The countries of the South American Common Market (MERCOSUR) and the European Union agreed to resume the stalled negotiations on a free trade trade agreement at the Mercosur summit in Uruguay.
“We (the EU and MERCOSUR) agreed to resume next year negotiations on a trade agreement at the level of economic ministers, which are now almost interrupted due to a divergence of parties,” Joaquin Almunia, EU Commissioner for Economic and Financial Affairs, said at a press conference (Joaquin Almunia).
“We have serious disagreements, but I’m sure that we can overcome them,” he added.
Mercosur unites 250 million people and more than 75% of the total GDP of the Latin American continent. It includes Argentina, Brazil, Paraguay, Uruguay and Venezuela, and as associate members – Chile, Bolivia, Colombia, Ecuador and Peru.

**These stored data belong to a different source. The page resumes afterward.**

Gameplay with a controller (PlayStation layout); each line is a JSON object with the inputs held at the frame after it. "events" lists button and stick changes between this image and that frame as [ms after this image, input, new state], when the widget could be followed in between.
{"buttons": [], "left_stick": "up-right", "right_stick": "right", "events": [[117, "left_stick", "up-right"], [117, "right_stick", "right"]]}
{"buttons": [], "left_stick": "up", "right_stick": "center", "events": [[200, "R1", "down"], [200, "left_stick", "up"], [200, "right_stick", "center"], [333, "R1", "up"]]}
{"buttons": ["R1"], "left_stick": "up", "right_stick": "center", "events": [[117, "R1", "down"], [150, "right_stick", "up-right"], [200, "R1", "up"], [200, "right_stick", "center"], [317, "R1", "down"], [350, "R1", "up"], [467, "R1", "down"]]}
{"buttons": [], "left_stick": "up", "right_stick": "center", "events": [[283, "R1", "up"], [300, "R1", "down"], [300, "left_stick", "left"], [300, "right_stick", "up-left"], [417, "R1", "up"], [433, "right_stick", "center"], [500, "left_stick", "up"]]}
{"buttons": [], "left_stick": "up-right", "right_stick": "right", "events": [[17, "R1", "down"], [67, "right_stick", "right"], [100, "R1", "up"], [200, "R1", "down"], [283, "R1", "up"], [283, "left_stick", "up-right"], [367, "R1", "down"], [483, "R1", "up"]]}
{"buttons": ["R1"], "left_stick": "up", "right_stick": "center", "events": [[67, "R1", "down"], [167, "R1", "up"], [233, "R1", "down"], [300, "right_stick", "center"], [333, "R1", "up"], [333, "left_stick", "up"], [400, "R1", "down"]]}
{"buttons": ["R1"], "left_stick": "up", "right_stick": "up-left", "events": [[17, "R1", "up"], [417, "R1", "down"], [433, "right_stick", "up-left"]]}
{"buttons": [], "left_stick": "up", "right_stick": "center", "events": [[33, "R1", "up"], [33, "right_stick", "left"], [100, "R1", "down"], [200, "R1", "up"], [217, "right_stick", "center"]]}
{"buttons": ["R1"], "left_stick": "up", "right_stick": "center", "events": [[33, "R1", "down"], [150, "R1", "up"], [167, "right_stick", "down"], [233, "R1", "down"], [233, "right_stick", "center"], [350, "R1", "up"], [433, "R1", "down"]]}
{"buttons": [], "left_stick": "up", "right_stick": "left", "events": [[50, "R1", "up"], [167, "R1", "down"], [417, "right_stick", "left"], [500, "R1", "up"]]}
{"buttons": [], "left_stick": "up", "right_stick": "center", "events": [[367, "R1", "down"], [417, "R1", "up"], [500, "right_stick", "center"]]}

Over the past few years, the countries of the South American common market have put forward the abolition of subsidies to European agricultural producers as the main condition for concluding a free trade agreement with the EU. This will, in their opinion, facilitate the access of agricultural products from South America to the European market.
The European Union, for its part, insists on providing them with equal conditions when implementing investment projects in the MERCOSUR countries, as well as the possibility of participating in the privatization of state-owned enterprises and the services market.
Joaquin Almunia called on MERCOSUR countries to pursue a “predictable, clear economic policy with clear guarantees and not change the rules of the game depending on the political situation.”
The European Union has allocated Mercosur 50 million euros, which are planned to be used as part of the integration processes of the two largest economic blocks in the world. In 2006, the trade between them amounted to 60 billion euros, of which 36 billion euros accounted for the export of Mercosur countries.
EU investments in the economies of the countries of the South American common market in 2005 amounted to over 3 billion euros.
Uruguayan Foreign Minister Reinaldo Gargano said signing an agreement on the allocation of 50 million euros is an important step towards signing a free trade agreement.